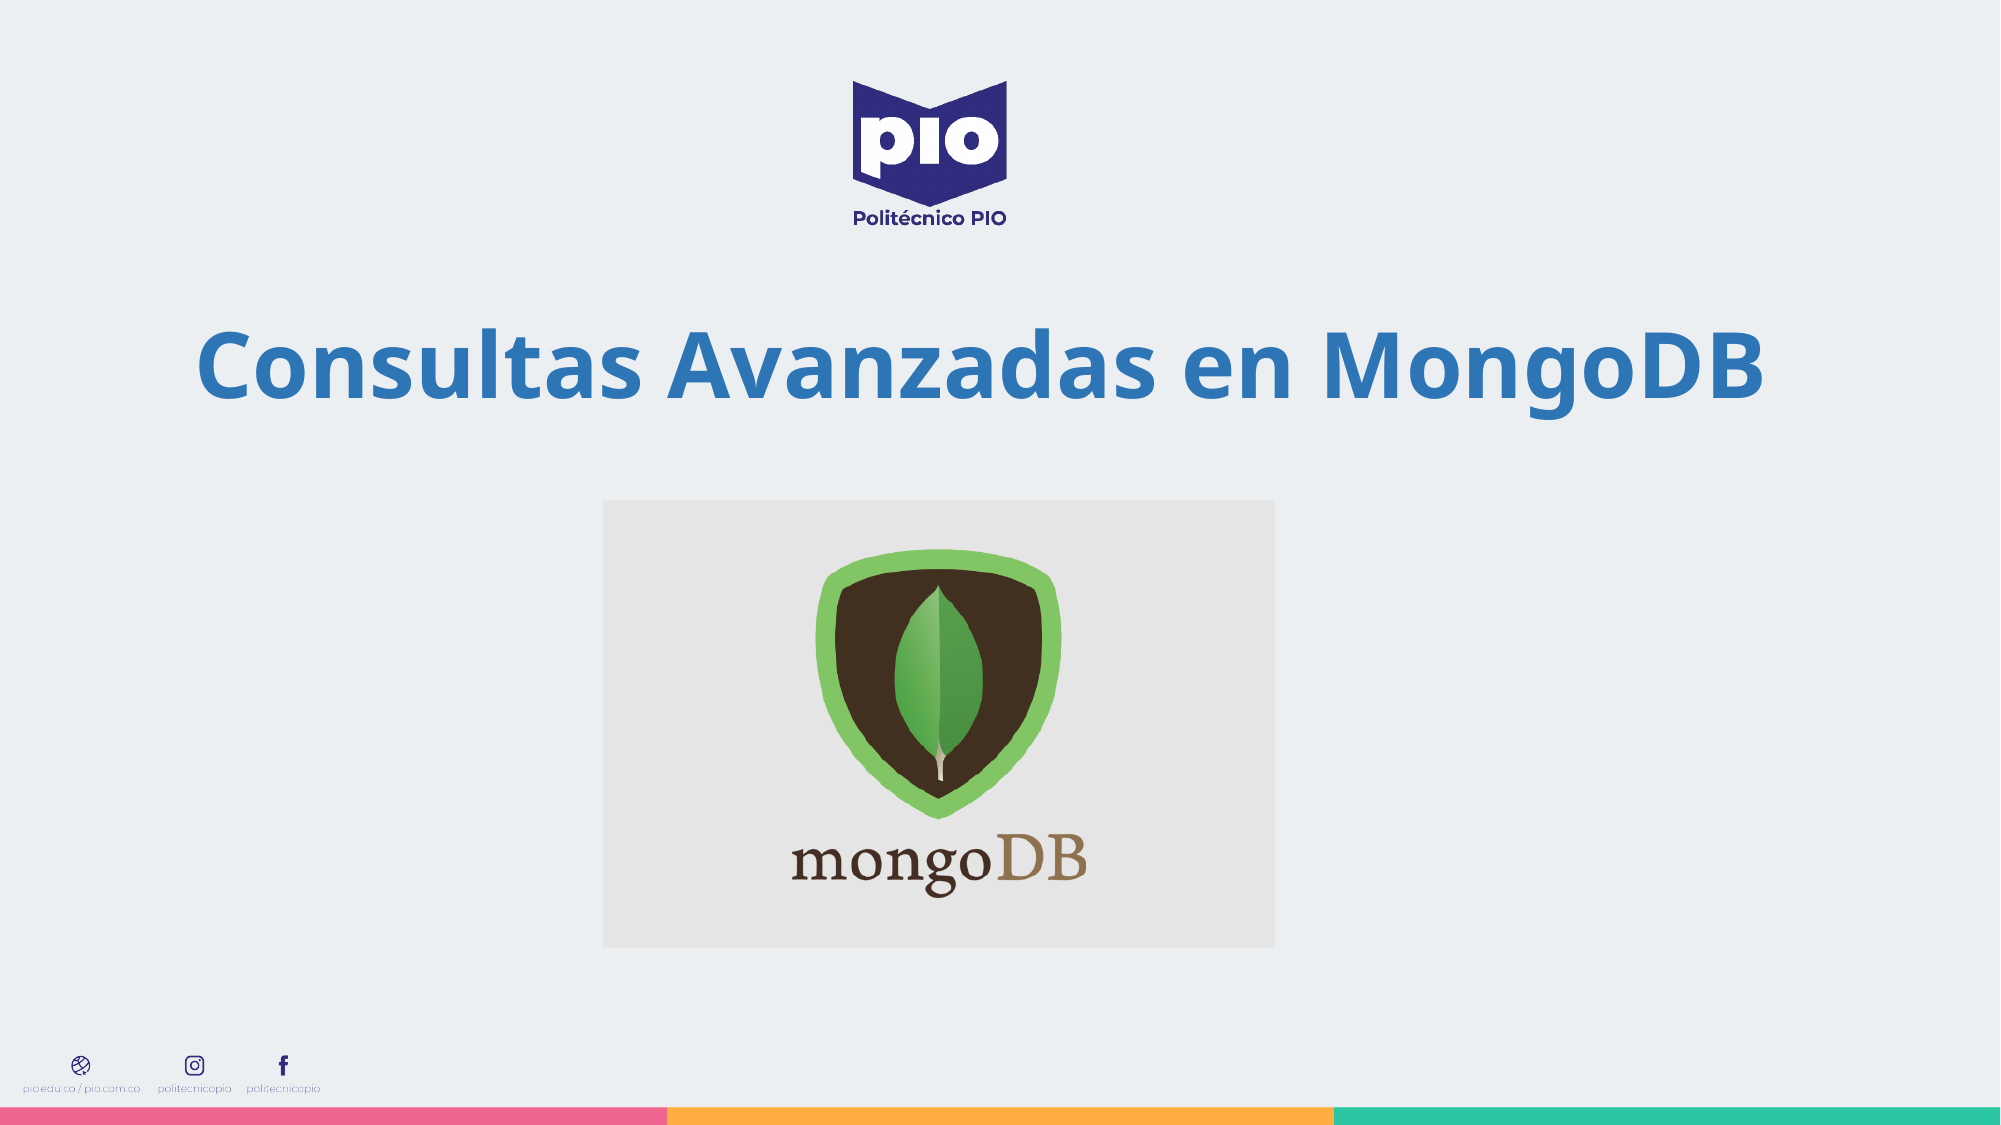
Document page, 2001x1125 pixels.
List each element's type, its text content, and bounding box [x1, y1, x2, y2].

text_box Consultas Avanzadas en MongoDB [70, 299, 1893, 425]
picture [0, 0, 2001, 1125]
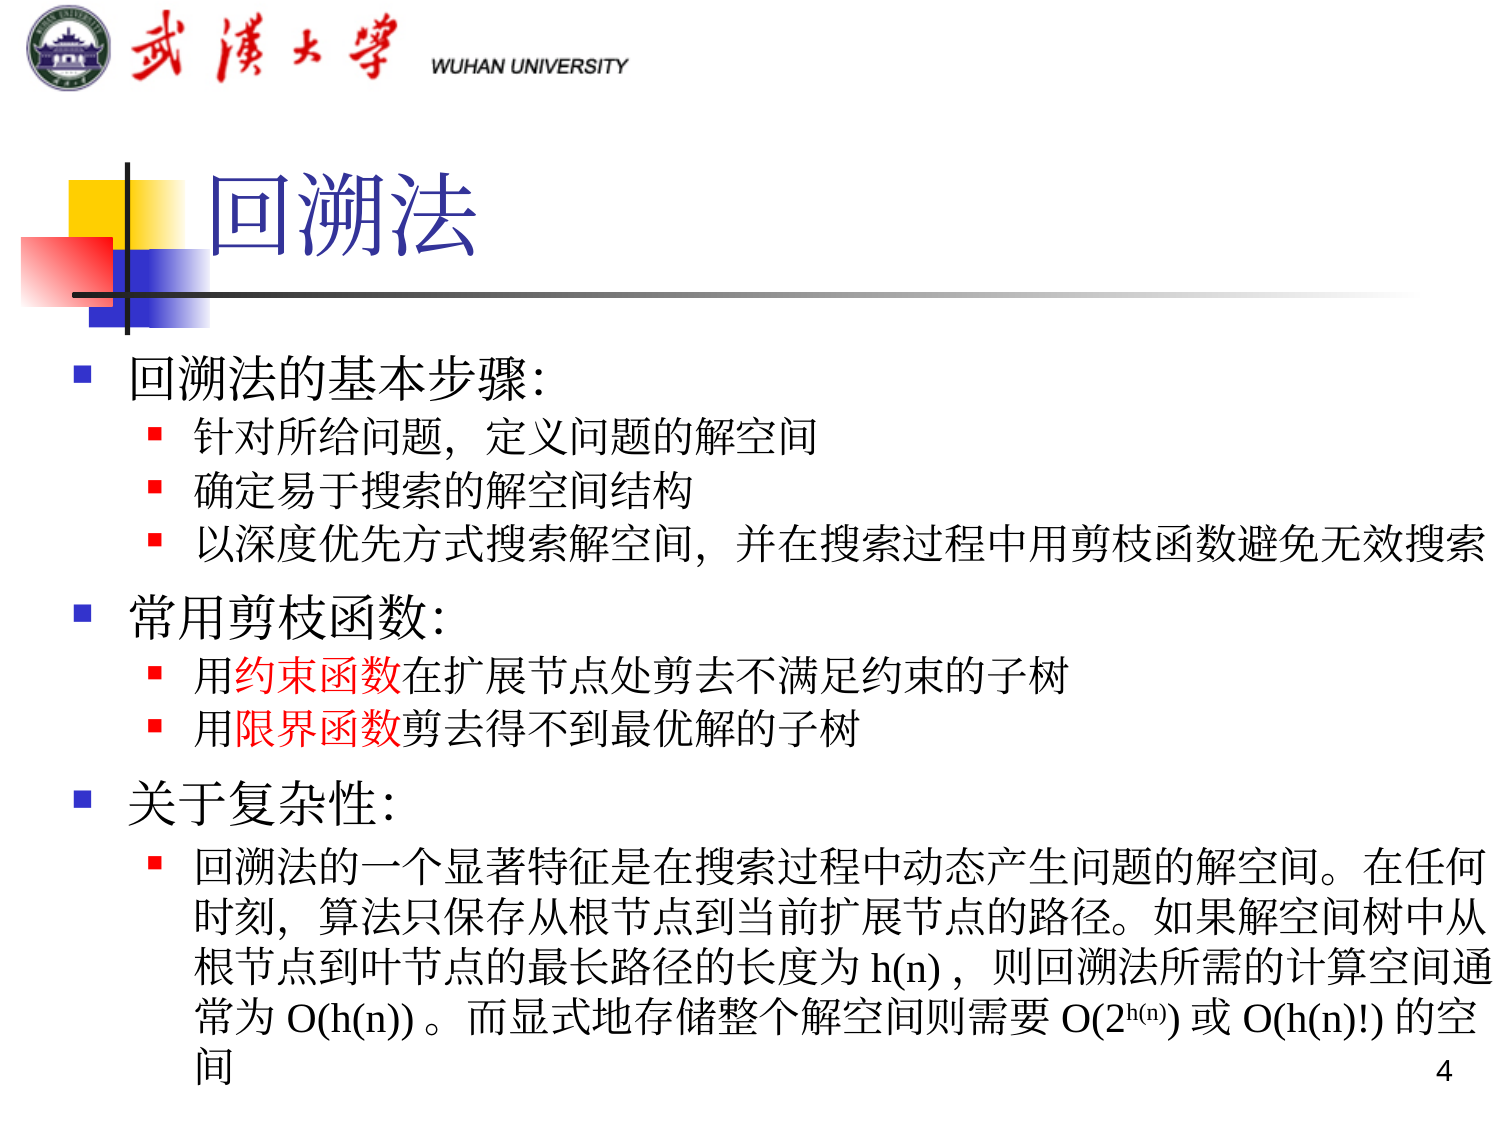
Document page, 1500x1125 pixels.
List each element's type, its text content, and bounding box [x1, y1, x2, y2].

slide_number 4 [1155, 1024, 1468, 1100]
title 回溯法 [188, 35, 1468, 275]
list 回溯法的基本步骤： 针对所给问题，定义问题的解空间 确定易于搜索的解空间结构 以深度优先方式搜索解空间，并在搜索过程中用剪枝函数避免无效搜索 常用剪枝函数： 用约束函数在扩展节点处剪去不满足约束的子树 用限界函数剪去得不到最优解的子树 关于复杂性： 回溯法的一个显著特征是在搜索过程中动态产生问题的解空间。在任何时刻，算法只保存从根节点到当前扩展节点的路径。如果解空间树中从根节点到叶节点的最长路径的长度为h(n)，则回溯法所需的计算空间通常为O(h(n))。而显式地存储整个解空间则需要O(2h(n))或O(h(n)!)的空间 [56, 346, 1500, 1125]
picture [0, 0, 643, 93]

===============

* [What you are asked to do]
Scan the records above for lines with the word "page", then say how many there are, giving the number alone.

* [Completed task]
2